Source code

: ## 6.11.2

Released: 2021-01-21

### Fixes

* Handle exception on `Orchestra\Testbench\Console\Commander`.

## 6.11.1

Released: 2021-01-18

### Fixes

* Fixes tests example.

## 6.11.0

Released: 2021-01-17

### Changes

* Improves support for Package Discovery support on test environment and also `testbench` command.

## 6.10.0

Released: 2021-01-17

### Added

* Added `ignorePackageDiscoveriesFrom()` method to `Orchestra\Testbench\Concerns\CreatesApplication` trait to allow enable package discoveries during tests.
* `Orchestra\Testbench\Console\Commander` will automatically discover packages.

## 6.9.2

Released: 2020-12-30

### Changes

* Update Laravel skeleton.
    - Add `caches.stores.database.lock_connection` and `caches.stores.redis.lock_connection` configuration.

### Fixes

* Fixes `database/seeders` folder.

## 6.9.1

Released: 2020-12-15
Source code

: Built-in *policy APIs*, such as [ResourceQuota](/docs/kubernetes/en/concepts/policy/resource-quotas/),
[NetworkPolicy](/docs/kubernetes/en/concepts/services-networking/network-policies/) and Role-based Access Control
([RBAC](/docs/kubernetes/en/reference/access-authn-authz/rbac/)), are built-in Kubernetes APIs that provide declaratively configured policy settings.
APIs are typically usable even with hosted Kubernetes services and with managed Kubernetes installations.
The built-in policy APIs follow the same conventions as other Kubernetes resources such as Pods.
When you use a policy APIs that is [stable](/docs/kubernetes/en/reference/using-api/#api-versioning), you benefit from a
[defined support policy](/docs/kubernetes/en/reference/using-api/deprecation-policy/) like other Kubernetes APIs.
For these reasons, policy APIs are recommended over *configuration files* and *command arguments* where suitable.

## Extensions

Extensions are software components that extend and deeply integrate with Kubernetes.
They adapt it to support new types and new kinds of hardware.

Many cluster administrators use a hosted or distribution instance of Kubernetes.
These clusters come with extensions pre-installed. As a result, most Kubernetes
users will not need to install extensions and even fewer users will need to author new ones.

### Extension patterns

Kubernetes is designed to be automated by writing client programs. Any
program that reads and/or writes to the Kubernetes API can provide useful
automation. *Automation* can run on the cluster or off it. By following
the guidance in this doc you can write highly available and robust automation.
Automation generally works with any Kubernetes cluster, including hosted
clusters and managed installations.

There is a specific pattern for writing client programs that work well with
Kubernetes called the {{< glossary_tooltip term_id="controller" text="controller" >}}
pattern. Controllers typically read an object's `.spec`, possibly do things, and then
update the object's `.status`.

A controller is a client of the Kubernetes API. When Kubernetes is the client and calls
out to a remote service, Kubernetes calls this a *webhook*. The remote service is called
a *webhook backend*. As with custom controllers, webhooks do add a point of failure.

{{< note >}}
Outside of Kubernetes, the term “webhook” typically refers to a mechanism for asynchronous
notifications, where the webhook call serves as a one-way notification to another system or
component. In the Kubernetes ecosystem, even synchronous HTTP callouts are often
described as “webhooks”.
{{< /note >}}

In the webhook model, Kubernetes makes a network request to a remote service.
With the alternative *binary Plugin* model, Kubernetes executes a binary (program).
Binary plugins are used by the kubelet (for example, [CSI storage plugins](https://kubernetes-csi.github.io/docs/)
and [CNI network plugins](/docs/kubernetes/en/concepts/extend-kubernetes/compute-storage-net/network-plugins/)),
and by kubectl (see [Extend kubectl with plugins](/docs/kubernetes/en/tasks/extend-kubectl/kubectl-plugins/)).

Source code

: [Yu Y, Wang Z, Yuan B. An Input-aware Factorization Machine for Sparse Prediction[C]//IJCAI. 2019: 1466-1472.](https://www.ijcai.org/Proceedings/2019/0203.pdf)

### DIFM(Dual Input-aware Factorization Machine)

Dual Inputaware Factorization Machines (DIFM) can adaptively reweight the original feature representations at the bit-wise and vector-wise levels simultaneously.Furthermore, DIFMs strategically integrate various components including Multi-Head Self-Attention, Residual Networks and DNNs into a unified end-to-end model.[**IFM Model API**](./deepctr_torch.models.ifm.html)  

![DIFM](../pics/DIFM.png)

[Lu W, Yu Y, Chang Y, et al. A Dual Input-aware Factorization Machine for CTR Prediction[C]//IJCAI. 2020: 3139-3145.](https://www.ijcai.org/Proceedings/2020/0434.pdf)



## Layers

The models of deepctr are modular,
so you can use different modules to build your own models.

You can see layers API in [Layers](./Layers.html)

(Your task):
If a line in the records above contains the word "called", copy it.

(Problem solution):
Kubernetes called the {{< glossary_tooltip term_id="controller" text="controller" >}}
out to a remote service, Kubernetes calls this a *webhook*. The remote service is called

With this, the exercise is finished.